The ideal marketing tool for celebrity music culture
TikTok has been an excellent instrument for celebrities who’ve used the platform to inspire their next hit. Jason Derulo released his song Savage Love in 2020, sampling a viral TikTok song by New Zealand creator Jawsh 685, which peaked at number one on the UK Official Charts. Olivia Rodrigo’s Driver’s License also gained huge momentum on the platform. Popularised by her love-triangle drama, the song offered a musical outlet for many TikTokkers who used the song to express their own relationship woes. The drama and TikTok has helped Rodrigo achieve record-breaking streaming numbers and claiming the UK’s highest number of streams in a single day for a non-Christmas song.

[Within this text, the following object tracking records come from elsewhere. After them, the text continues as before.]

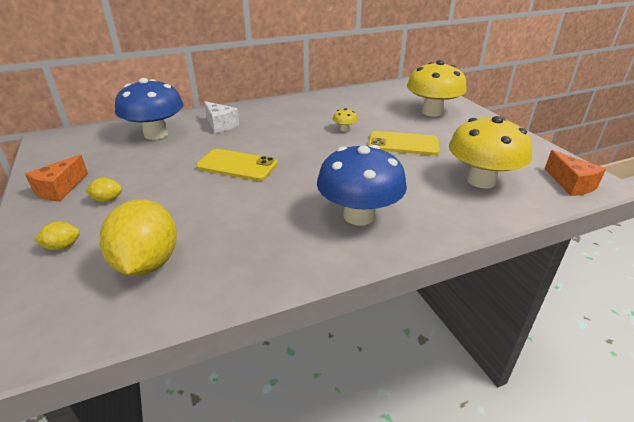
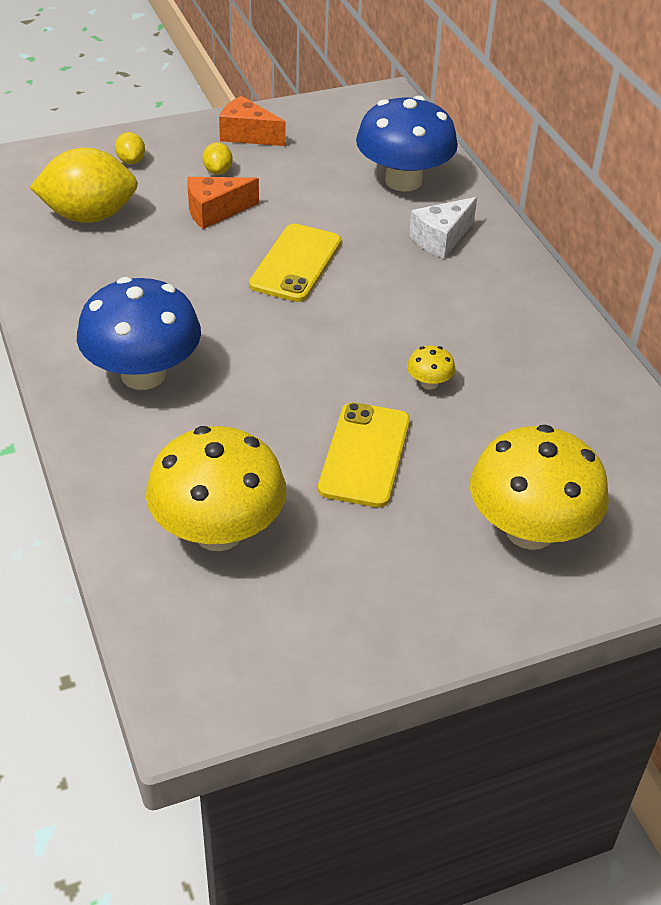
camera: 90 degrees right, 10 degrees up
(571, 184) = (189, 660): orange cheese -> orange cheese (215, 211)

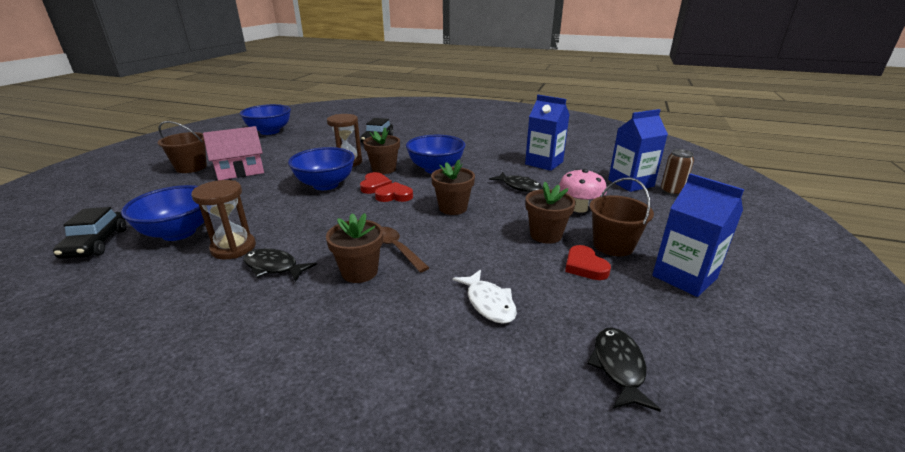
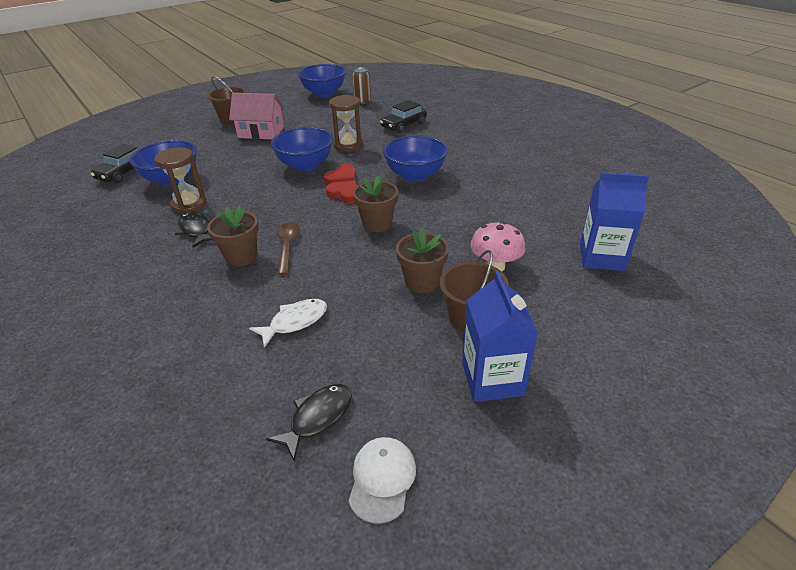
camera: 35 degrees right, 10 degrees up
(384, 169) = (369, 162): brown flower pot -> none
(489, 303) = (295, 322): white fish -> white fish turned 135 degrees counterclockwise
(519, 187) = (469, 221): black fish -> none
(544, 163) = (535, 200): blue carton -> none
(585, 266) = (413, 326): red heart -> none
(672, 191) = (637, 285): brown can -> brown can (362, 101)
(729, 384) = (382, 479): none -> white cap

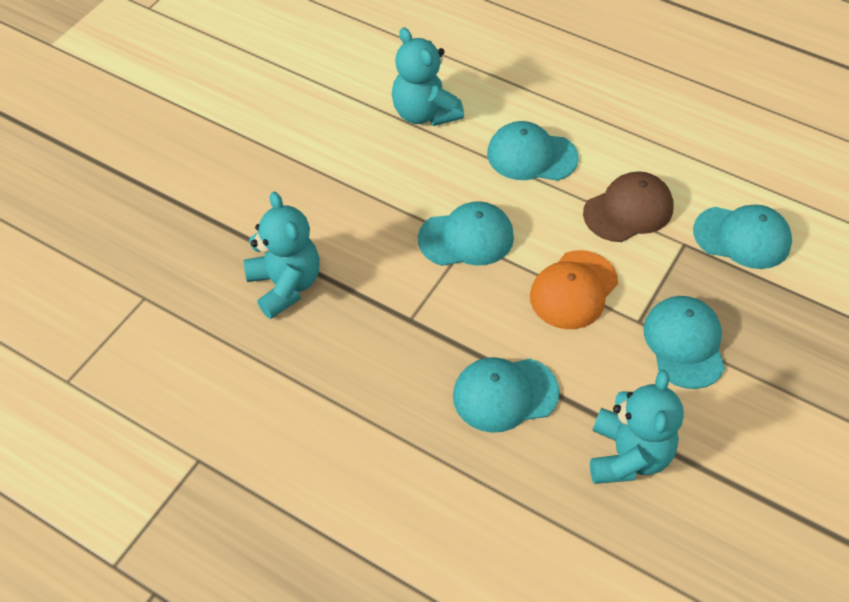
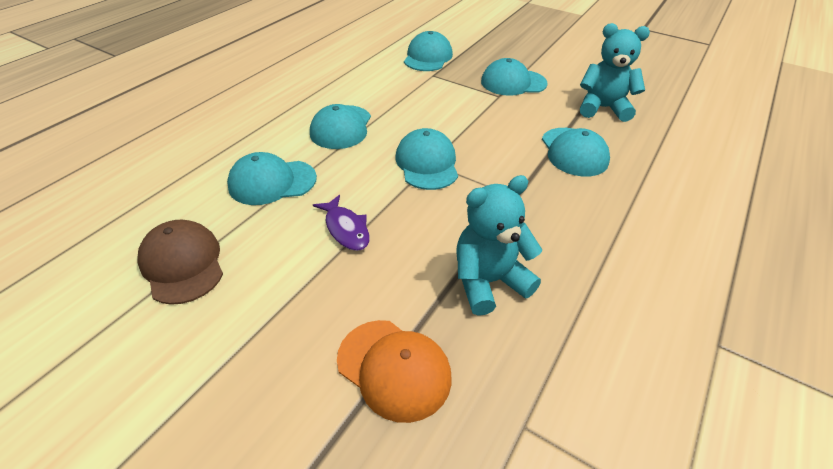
camera: 90 degrees left, 10 degrees down
(356, 176) = (346, 229): none -> purple fish
(424, 113) = (272, 182): turquoise teddy bear -> turquoise cap
(573, 290) = (476, 118): orange cap -> orange cap (394, 369)
(628, 210) = (402, 91): brown cap -> brown cap (182, 264)

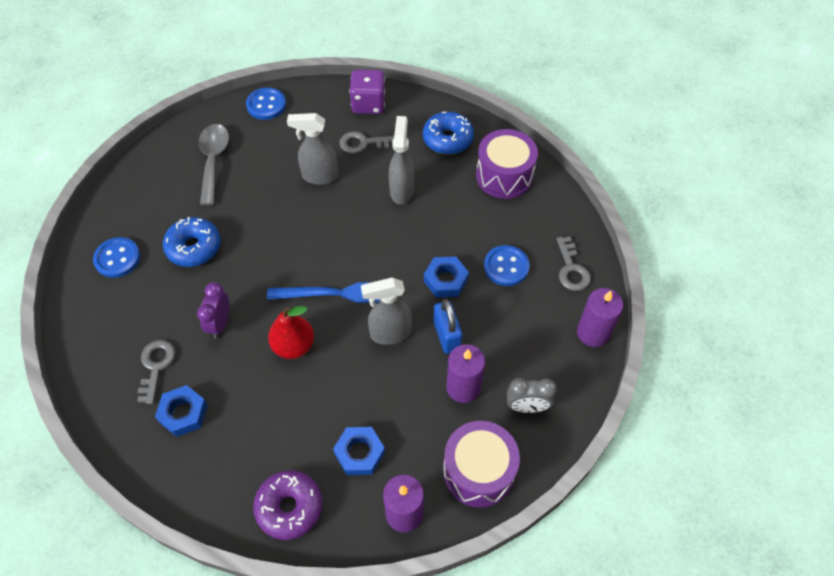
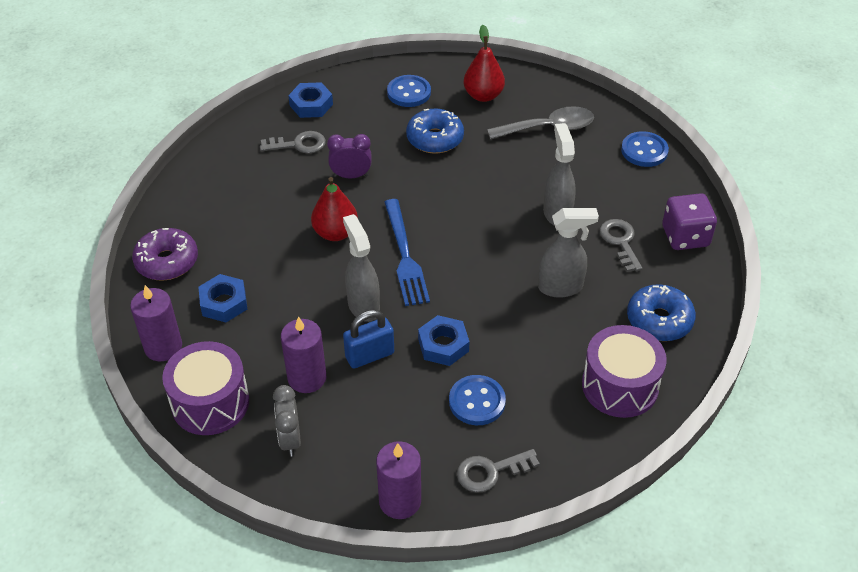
camera: 80 degrees right, 10 degrees down
(149, 200) = (483, 95): none -> red pear
(183, 413) = (253, 172): blue nut -> blue nut (311, 105)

On the other hand, some A-listers took the next step, creating music solely for the platform. Drake specifically created Toosie Slide for people to dance to which has been played three billion times, smashing Kylie Jenner’s record, with people following the choreography instructed in the song’s hook. Many creators strategically use the virality of the song to showcase other talents and content, raising their own views and reaching more people’s pages.
TikTok has even managed to resurrect old gems back to the charts. Nathan Apodaca posted a TikTok of himself on a skateboard lip-syncing to Fleetwood Mac’s ‘Dreams’ leading to the song being streamed 8.5m times in the US and returning to the Top 100 in the UK for the first time since 2011. The platform’s success does not seem to be confined to the latest music but has helped relaunch songs that haven’t graced the charts in years.
A uniquely influential platform
TikTok’s pivotal ability to influence the music industry and strengthen lesser-known genres tells us there’ll be more surprises in the future for the next trending song. It is influencing and changing music culture in a way few platforms have done.
We’re certainly excited to see if another sea shanty will reach number 1 and if TikTok can inspire a West End Bridgerton musical.